----- EXCERPTED PASSAGE -----

One of my good friends advised me, before going South, to take a couple of revolvers, plenty of ammunition, and a body-guard, as I would find some fellows “down there” who would not be likely to take kindly to a Boston Yankee; but knowing my weakness as a marksman, and being heartily – even so far back as that – in accord with the beautiful tenets of the American Peace Society, I concluded that good behavior, self-respect, a little cheek, and a well-sharpened lead pencil, with a bountiful supply of paper, would win me an audience in the Southland and as cordial a reception as I could wish.

Through my letters of introduction and the gentlemen to whom they were addressed, I made many acquaintances with prominent planters; and it is a singular fact that about nineteen of every twenty of them belonged to the Masonic fraternity.

We could talk all day and night upon agriculture, but political questions were not to be thought of. As a result of these talks and observations of the feelings and character of the southern people, I concluded great good would result from bringing the farmers of the country together in a fraternity that would bind them as closely as the Masonic fraternity binds its bands of brothers, a fraternity which would have for its object the mutual benefit and interests of the men who till the soil, the bone and sinew of this great Republic. It was plainly to be seen that the wrangling and quarreling of politicians in Congress were not going to restore harmony in the south. Might not my idea of a farmer’s fraternity accomplish more?

That idea and its outcome have been vindicated before the people of this country, and I doubt not in the eyes of the world. The results are well known, and it is not my purpose to discuss them here; but great and small, they were all the children and the grandchildren of that southern trip, which my good friend, the first Commissioner of Agriculture, had so nearly killed while it was “a-bornin’.”

I found Newton’s gold-mine friend at a prominent town in Georgia, presented my letter of introduction to him, and solicited all the information possible concerning the “diggings.” My impression from my first interview was that there was more natural gas than gold in the scheme; but I took a detailed description of the property, which was said to be located in the mountains north of Selma, Alabama, and made my way to that point to continue my investigation. When I reached Selma and made known my intention of searching for the gold mine, I was advised that I would find it “skeery business” if I tackled the “highlands,” as the “Moonshiners” might mistake me for a revenue officer and fill me with lead. I was not searching for that kind of mineral, or at least in the way in which I was likely to find it, if my curiosity led me into this forbidden territory, and being satisfied by reliable parties that there had been some “pockets” of gold found prior to the war, I confined my further efforts to purchasing a few nuggets from a jeweler to prove that gold existed where these samples were said to have been found; after which my eyes were turned to headquarters.

On my trip I kept a daily journal, and noted down each night the results of the day’s observations, thus accumulating a vast deal of information of every variety; and in addition I made invaluable reports weekly, for the benefit of the government archives, to the Commissioner of Agriculture.

----- SUPPLIED INFORMATION -----

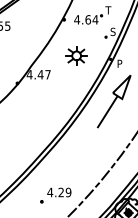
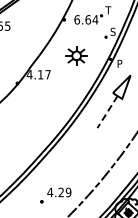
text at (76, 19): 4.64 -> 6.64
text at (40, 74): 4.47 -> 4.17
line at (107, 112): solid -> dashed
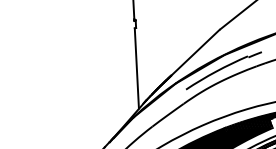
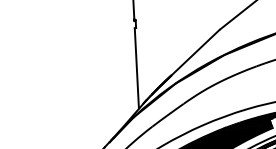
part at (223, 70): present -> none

-----

*EXERCISE AIM*.
Transcribe everything in the southern-trip passage above, from "On my trip I" down to "Commissioner of Agriculture.".

*REPLY*.
On my trip I kept a daily journal, and noted down each night the results of the day’s observations, thus accumulating a vast deal of information of every variety; and in addition I made invaluable reports weekly, for the benefit of the government archives, to the Commissioner of Agriculture.